■ DATA EXCERPTS:
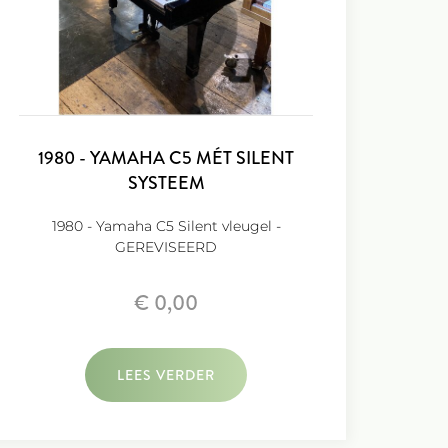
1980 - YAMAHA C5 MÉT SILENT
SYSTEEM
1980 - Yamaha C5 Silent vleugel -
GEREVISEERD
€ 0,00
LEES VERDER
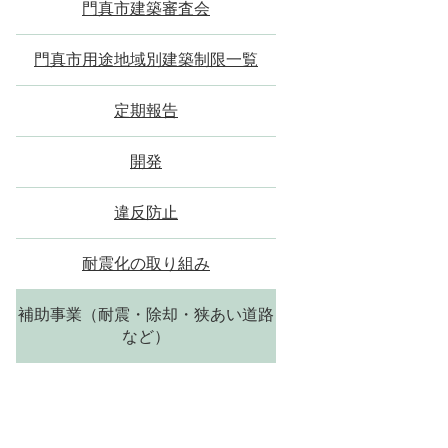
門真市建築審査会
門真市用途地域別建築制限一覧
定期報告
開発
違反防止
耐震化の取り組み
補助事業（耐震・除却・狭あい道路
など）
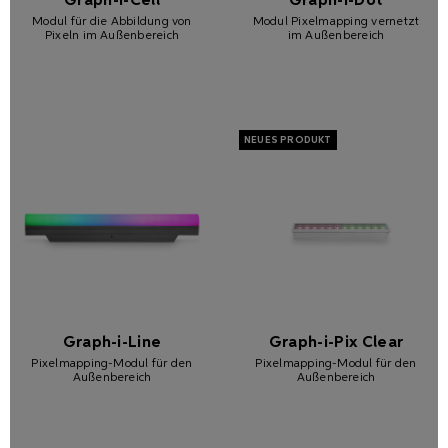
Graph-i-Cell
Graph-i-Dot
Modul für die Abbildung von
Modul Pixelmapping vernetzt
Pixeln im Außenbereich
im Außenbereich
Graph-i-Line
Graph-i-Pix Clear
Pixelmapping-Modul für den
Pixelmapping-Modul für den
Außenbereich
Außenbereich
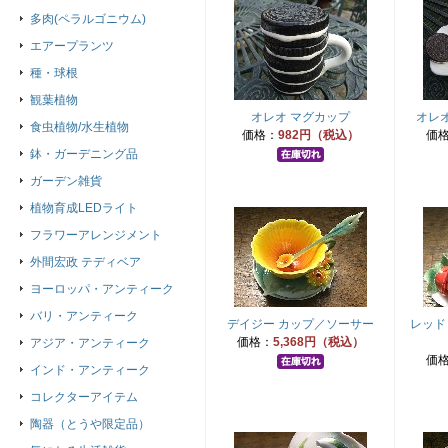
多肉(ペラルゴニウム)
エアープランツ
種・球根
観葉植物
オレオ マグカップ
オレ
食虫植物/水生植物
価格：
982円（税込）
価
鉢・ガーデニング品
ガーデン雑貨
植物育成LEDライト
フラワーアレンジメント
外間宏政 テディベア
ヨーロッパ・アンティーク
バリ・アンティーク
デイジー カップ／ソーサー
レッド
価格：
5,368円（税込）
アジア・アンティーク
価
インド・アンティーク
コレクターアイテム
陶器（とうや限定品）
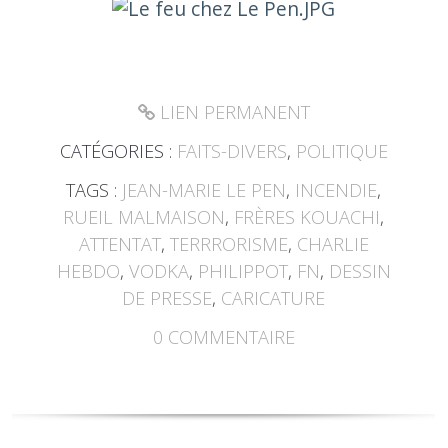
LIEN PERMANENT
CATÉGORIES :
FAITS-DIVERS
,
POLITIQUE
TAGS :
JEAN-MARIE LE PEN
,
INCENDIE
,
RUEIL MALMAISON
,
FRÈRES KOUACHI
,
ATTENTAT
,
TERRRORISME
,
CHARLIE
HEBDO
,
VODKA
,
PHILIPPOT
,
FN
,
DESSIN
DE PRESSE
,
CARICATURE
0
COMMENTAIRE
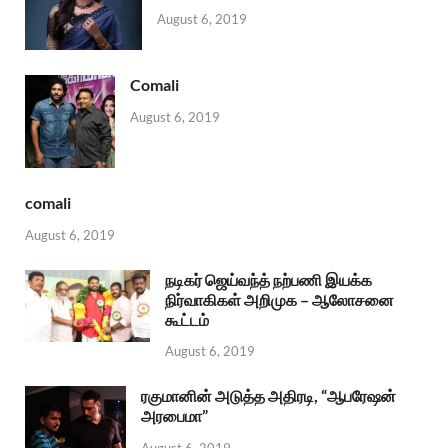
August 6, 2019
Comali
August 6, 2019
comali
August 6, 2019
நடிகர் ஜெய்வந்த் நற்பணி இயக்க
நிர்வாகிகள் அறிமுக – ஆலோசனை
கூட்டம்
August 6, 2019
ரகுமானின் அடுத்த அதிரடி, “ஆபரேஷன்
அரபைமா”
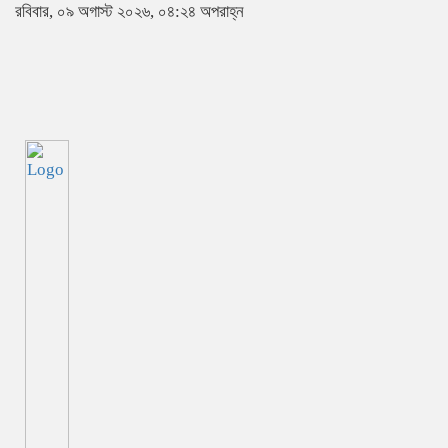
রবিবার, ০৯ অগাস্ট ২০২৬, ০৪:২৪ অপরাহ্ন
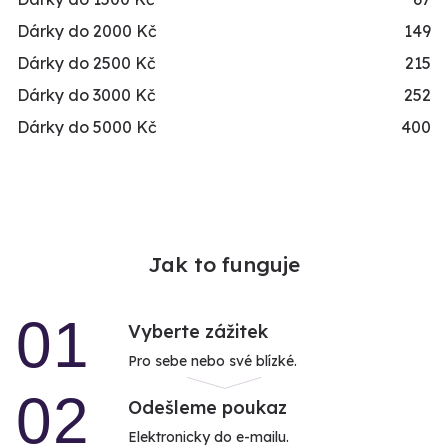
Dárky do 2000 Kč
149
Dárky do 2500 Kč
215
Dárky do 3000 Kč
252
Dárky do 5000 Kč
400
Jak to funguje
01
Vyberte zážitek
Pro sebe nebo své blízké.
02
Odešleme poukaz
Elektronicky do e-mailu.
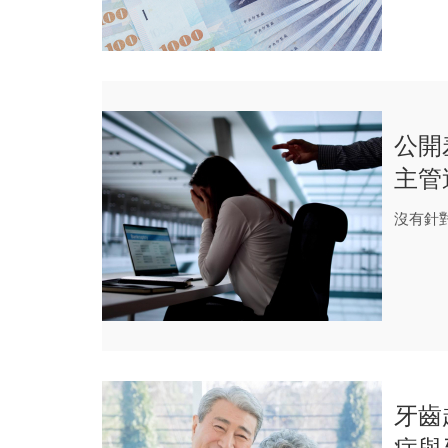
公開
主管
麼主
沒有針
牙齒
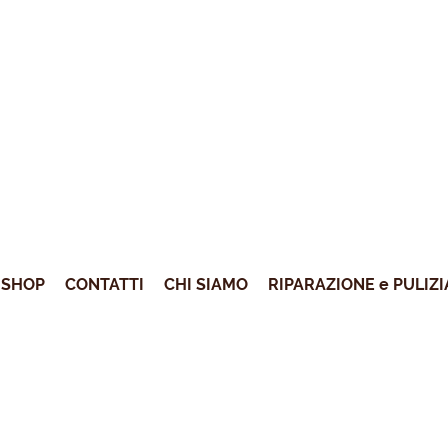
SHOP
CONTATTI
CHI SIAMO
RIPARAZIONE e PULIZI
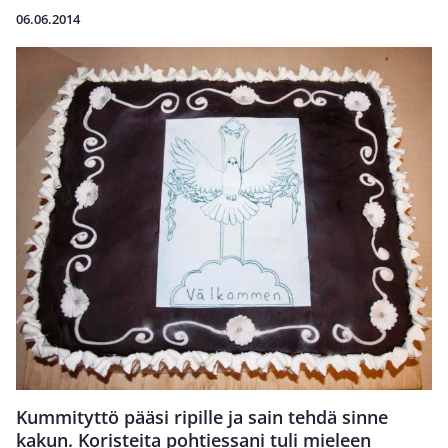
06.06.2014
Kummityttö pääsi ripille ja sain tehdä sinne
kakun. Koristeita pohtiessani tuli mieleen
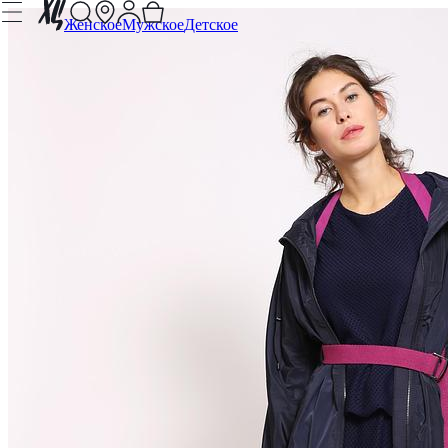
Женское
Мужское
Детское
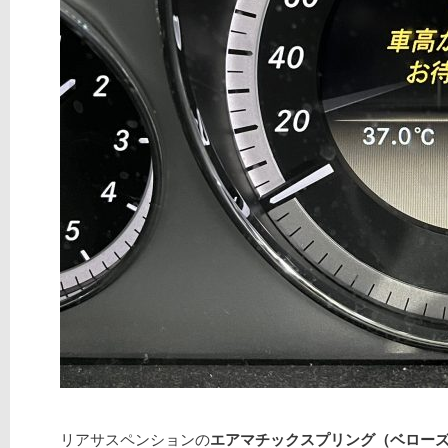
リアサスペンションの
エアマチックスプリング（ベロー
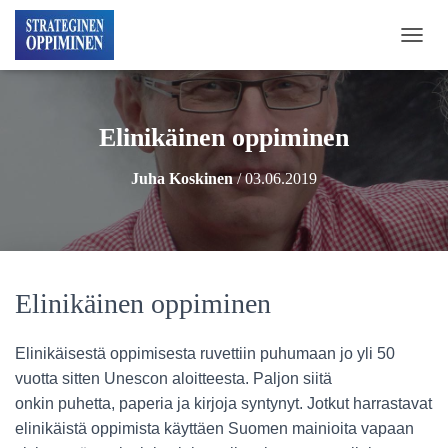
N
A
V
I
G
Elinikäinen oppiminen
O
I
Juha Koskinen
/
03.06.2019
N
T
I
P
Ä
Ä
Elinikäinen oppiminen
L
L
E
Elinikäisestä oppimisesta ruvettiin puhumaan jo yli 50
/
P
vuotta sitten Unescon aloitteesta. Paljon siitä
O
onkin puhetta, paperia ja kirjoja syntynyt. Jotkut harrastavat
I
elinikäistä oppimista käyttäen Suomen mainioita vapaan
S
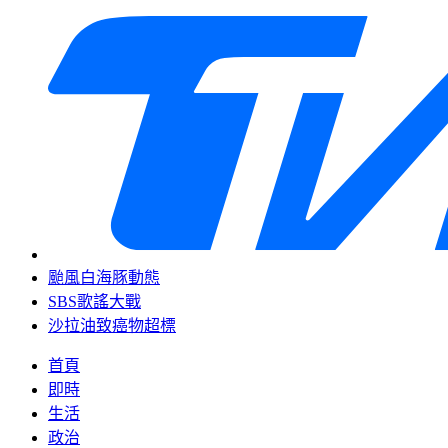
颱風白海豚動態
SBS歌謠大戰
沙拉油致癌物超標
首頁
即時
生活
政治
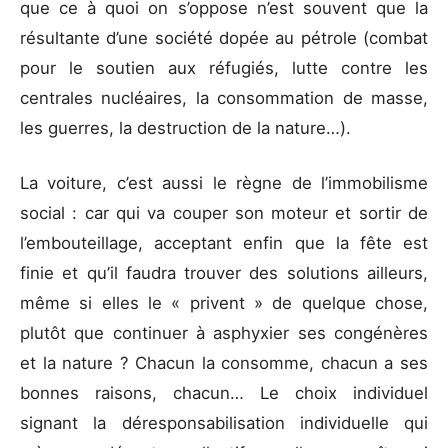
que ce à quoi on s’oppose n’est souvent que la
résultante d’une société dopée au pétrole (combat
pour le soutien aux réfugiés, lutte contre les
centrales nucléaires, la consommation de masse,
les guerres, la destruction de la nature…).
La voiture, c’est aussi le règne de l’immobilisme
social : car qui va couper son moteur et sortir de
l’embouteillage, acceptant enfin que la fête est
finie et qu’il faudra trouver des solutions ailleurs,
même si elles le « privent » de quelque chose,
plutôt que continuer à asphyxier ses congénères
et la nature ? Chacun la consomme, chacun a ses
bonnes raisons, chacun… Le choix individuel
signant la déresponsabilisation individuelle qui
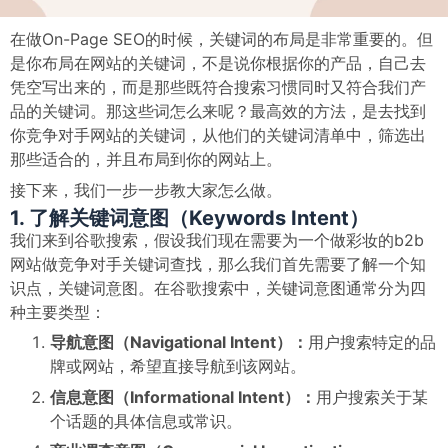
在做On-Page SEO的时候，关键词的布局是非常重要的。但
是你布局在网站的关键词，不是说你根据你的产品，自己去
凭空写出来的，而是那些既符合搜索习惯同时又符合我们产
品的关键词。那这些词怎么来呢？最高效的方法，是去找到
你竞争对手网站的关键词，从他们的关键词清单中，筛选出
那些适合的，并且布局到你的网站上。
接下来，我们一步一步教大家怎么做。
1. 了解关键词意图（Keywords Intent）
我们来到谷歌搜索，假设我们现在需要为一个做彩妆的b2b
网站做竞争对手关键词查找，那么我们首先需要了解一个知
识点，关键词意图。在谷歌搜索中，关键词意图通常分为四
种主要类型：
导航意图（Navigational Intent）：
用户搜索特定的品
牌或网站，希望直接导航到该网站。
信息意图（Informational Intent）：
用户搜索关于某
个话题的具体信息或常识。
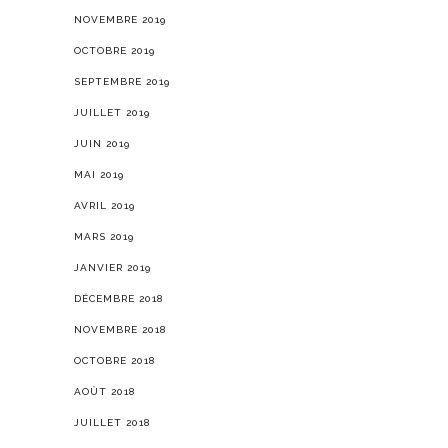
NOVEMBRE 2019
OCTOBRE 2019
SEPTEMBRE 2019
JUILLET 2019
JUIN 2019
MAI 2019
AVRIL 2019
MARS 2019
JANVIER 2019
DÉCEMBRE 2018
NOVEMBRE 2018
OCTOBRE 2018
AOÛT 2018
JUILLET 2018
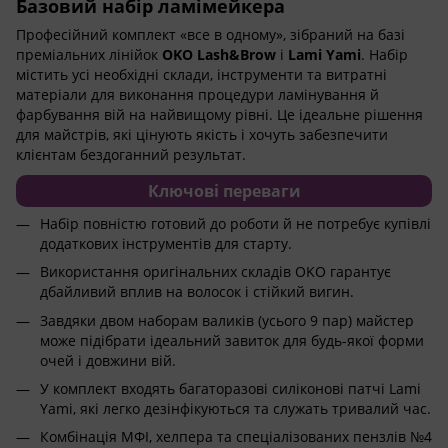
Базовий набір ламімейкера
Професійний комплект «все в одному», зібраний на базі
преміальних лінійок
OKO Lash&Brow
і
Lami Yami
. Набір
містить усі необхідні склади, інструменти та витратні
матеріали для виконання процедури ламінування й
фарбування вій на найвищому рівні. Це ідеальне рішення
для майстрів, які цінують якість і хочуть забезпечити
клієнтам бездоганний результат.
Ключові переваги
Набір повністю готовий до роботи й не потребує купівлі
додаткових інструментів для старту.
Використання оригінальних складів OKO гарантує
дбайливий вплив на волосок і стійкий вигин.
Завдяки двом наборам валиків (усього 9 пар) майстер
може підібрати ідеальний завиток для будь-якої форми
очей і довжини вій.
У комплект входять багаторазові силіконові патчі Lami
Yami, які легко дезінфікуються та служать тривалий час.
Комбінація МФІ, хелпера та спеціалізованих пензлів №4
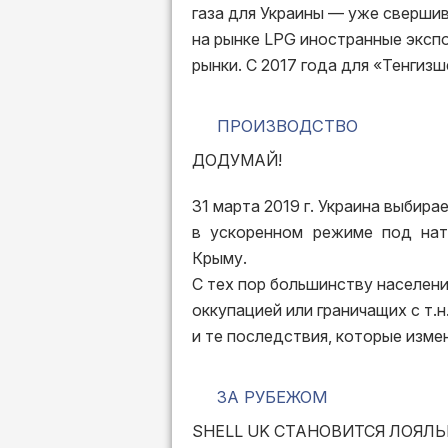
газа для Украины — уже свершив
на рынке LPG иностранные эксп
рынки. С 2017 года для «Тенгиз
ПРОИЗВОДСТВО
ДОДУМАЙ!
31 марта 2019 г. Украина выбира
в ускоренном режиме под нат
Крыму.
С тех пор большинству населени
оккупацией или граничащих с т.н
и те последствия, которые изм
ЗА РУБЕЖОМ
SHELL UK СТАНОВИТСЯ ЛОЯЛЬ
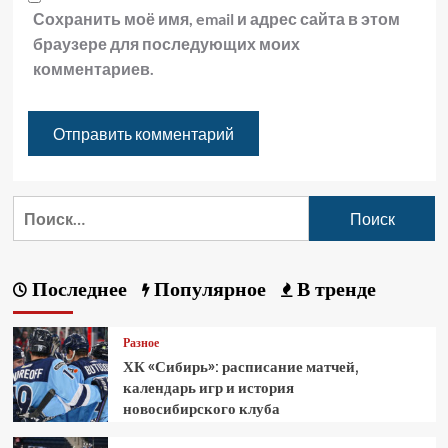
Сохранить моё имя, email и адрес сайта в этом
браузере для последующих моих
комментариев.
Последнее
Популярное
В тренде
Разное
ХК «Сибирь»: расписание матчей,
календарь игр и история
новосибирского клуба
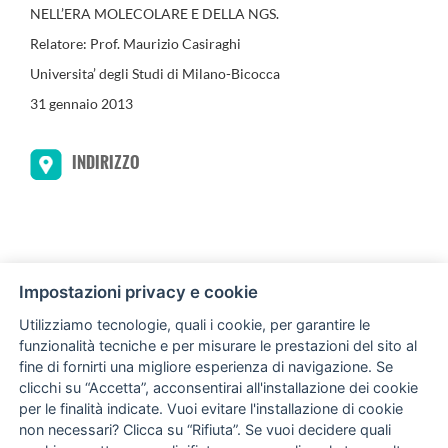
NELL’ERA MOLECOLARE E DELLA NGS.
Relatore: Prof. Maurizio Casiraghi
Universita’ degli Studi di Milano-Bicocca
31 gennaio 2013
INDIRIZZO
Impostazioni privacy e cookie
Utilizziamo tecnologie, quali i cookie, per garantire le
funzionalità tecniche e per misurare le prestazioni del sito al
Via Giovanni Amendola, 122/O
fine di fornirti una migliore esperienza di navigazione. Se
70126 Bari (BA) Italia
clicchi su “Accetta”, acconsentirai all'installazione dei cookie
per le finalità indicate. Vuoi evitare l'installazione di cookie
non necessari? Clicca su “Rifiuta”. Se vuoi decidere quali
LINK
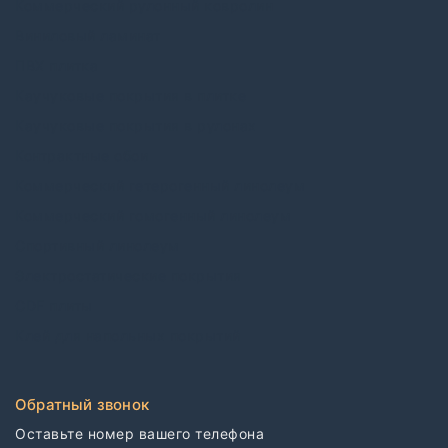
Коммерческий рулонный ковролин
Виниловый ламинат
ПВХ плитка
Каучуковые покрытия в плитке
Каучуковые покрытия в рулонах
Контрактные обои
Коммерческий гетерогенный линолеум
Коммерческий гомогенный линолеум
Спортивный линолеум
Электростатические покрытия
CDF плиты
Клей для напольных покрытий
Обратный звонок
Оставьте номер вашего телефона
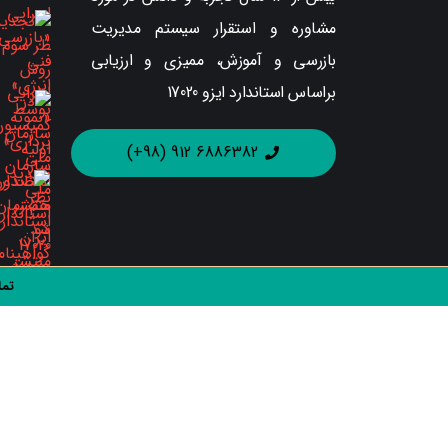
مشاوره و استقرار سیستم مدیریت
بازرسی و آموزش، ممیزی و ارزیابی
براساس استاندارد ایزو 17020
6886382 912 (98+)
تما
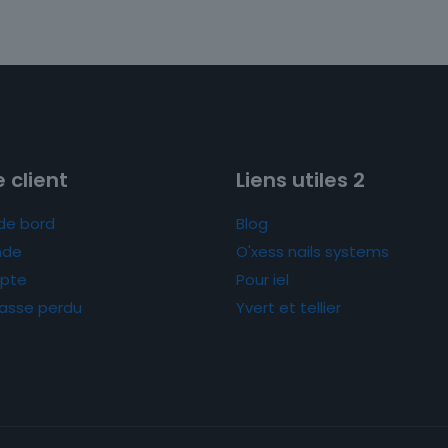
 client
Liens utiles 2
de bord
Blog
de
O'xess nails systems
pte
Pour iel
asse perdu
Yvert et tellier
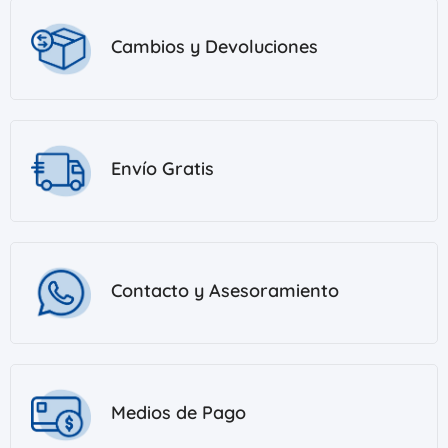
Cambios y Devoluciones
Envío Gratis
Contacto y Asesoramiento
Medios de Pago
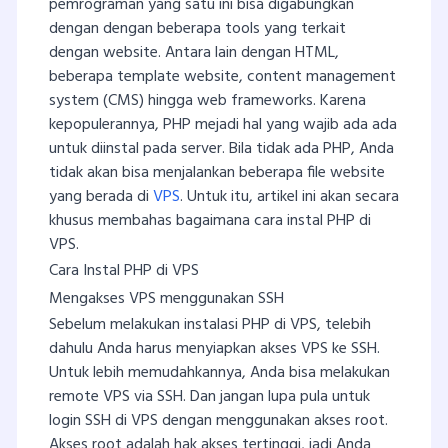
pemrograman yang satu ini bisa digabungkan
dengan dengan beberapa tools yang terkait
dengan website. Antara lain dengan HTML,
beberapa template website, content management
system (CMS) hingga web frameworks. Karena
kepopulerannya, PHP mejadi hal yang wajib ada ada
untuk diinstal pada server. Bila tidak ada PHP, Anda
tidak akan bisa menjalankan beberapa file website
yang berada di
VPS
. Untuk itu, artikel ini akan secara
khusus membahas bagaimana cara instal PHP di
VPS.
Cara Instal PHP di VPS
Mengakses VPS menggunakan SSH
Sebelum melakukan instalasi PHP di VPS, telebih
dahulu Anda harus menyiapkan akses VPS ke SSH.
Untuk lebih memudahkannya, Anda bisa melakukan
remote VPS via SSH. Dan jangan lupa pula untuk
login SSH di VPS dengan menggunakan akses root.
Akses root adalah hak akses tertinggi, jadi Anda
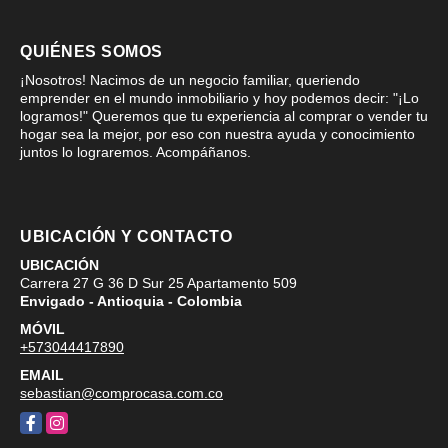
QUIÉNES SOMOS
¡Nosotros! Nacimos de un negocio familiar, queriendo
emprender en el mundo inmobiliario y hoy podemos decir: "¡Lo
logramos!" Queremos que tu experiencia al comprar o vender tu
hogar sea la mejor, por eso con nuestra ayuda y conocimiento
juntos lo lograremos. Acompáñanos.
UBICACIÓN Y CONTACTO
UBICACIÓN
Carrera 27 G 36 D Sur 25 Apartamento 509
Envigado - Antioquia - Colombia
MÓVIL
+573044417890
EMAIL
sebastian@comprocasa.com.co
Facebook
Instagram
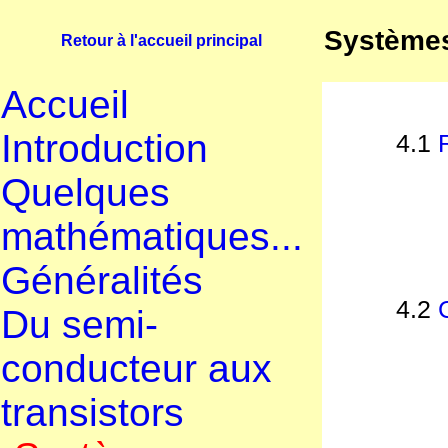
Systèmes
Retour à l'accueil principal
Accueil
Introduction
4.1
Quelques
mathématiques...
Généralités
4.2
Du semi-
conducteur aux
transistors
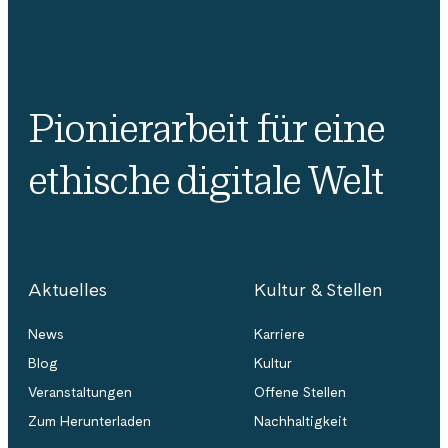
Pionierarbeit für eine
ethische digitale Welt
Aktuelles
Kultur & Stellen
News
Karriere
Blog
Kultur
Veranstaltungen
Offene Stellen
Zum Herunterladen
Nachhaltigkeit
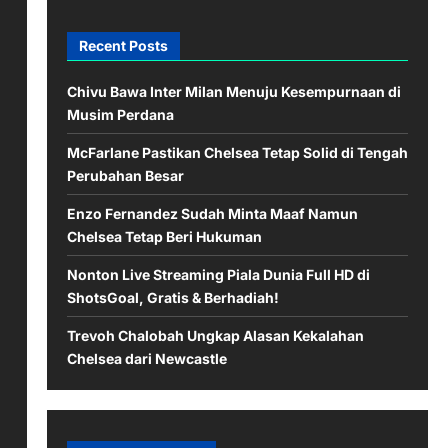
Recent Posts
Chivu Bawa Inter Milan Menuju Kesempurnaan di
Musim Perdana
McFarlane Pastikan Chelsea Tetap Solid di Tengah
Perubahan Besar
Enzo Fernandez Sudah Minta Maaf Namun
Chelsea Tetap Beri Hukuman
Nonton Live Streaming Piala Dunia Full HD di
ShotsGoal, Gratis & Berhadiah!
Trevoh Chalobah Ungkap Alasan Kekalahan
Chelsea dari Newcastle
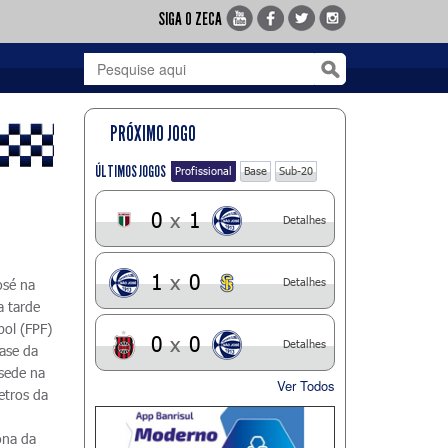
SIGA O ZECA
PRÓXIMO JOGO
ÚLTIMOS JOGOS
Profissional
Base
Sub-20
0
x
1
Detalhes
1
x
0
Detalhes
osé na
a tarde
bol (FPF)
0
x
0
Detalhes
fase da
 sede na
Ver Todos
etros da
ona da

■ EXERCISE GOAL:
Copy out the lines of the data where the string "quali" occurs.

■ YOUR SOLUTION:
Utilizziamo tecnologie, quali i cookie, per garantire le
non necessari? Clicca su “Rifiuta”. Se vuoi decidere quali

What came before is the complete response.